Mount Abe, which serves students in grades 7 through 12, does not have a police officer — known as a school resource office or SRO —  stationed at the school. Bristol Police Chief Bruce Nason, whose truck was parked in front of the main entrance of the school Friday morning, said that members of his small department, which has just three officers, would be at Mt. Abe all day, with assistance from the Vermont State Police and the Vergennes Police Department.

Nason said that his department was following up on information from school personnel and members of the community that students were saying things in school and on social media about bringing weapons to school, but there was “no credible threat at this time.” He said that police had done many interviews with members of the school community starting Thursday and encouraged community members to contact police if they hear or see something concerning.

In her email, Warden encouraged parents to talk with their children “about how to have civil disagreements, show respect and empathy for others, not lean on social media to spread hurtful or hateful videos or pictures, demonstrate kindness everyday, and other ways to build or school community up — not tear it down.”

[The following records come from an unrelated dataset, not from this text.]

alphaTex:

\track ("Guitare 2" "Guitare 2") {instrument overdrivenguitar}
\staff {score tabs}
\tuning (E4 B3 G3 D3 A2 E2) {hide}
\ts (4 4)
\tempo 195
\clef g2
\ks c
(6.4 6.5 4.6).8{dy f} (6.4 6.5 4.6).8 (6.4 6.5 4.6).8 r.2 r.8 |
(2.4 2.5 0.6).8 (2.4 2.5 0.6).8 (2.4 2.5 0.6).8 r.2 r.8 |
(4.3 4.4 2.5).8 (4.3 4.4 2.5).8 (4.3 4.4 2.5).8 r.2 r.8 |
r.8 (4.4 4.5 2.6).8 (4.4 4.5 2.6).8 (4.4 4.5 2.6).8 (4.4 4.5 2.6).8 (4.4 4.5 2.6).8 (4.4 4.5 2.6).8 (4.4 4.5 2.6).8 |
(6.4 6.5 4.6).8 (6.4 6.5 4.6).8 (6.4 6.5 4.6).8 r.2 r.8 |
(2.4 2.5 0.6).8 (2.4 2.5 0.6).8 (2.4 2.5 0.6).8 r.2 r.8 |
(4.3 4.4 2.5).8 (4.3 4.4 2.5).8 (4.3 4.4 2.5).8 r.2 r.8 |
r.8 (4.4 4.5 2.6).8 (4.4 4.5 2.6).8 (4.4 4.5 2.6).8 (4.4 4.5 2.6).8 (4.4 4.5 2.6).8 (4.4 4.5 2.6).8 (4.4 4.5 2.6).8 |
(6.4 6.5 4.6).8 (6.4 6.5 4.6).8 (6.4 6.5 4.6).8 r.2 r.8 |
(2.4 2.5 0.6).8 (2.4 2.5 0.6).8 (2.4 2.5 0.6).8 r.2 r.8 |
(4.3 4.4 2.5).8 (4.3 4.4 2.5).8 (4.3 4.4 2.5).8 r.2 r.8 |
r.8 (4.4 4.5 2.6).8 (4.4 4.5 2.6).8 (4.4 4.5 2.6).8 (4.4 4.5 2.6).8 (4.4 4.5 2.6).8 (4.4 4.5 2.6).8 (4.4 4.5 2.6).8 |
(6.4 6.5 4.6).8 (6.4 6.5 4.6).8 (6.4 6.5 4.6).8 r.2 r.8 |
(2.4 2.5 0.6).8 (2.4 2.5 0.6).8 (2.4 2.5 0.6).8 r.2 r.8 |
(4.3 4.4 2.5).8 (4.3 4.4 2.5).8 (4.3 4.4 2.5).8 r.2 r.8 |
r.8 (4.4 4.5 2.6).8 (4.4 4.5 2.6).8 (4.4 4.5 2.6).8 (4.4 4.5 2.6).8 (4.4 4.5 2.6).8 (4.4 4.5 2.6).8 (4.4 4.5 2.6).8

She said that parents should consider checking their child’s belongings before going to school “to make sure they don’t have a flag or paraphernalia that has symbols of hate.”

In a press release Friday evening, Mount Abraham Union School District Superintendent Patrick Reen said that though student attendance was low on Friday, "our faculty, staff, and students had a smooth day focusing on processing the events of yesterday, nurturing and building relationships, and talking through ways to move forward as a school community."

"While it was physically safe to bring students back into the building today and will be next week, it is clear to us that we have more work to do around the social, emotional, and mental health of our learning community," Reen's statement continued.

Next week, Mount Abe will operate on a normal schedule, but with "a continued police presence" and "additional social, emotional and mental health supports," he wrote.

School board chair Dawn Griswold did not respond to a request to comment. Board member Krista Siringo said many in the community “are eager to wrap around and support our kids and our entire school community and we hope to find ways to do that moving forward."

Mount Abraham Education Association spokesperson and high school social studies teacher Albert Zaccor shared a statement on behalf of the teacher’s union on Friday afternoon saying members support efforts to ensure a safe environment.

"The incidents this week at Mount Abraham, like the recent incidents at Bristol Elementary School (BES), however, are clear proof that our district must change, improve, and upgrade the support we provide to our neediest students,” the statement reads. It continues:

In both cases, the disruption, violence (or threats of violence) were the results of actions by a very small number of students who could not or would not regulate their behavior. We must seriously consider establishing, or in some cases reestablishing, programs that would allow us to provide separate intensive interventions to these students until they are capable of successfully participating in the wider learning community. Not only would this better support these students, but it would help ensure that the majority of the rest of our students have access to the safe and productive learning environment to which they are entitled.